| What you will do |
I'd like the data below restated word for word, with the pictures left out.

Collected data:
=== Section Start ===

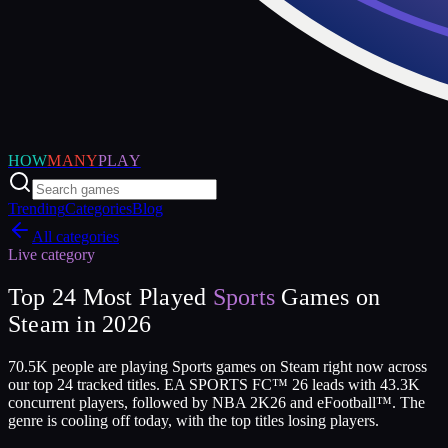
HOW
MANY
PLAY
Trending
Categories
Blog
All categories
Live category
Top
24
Most Played
Sports
Games on
Steam in
2026
70.5K people are playing Sports games on Steam right now across
our top 24 tracked titles. EA SPORTS FC™ 26 leads with 43.3K
concurrent players, followed by NBA 2K26 and eFootball™. The
genre is cooling off today, with the top titles losing players.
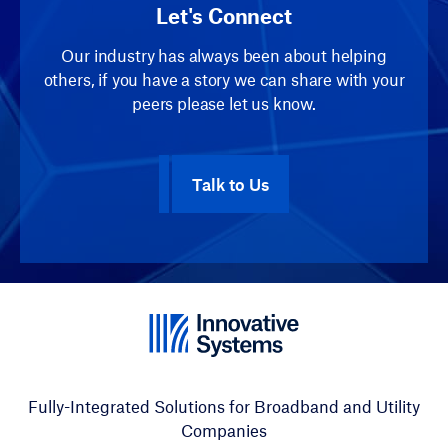
Let's Connect
Our industry has always been about helping
others, if you have a story we can share with your
peers please let us know.
Talk to Us
Fully-Integrated Solutions for Broadband and Utility
Companies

=== Section End ===

| Task solution |
HOW
MANY
PLAY
Trending
Categories
Blog
All categories
Live category
Top
24
Most Played
Sports
Games on
Steam in
2026
70.5K people are playing Sports games on Steam right now across
our top 24 tracked titles. EA SPORTS FC™ 26 leads with 43.3K
concurrent players, followed by NBA 2K26 and eFootball™. The
genre is cooling off today, with the top titles losing players.
Let's Connect
Our industry has always been about helping
others, if you have a story we can share with your
peers please let us know.
Talk to Us
Fully-Integrated Solutions for Broadband and Utility
Companies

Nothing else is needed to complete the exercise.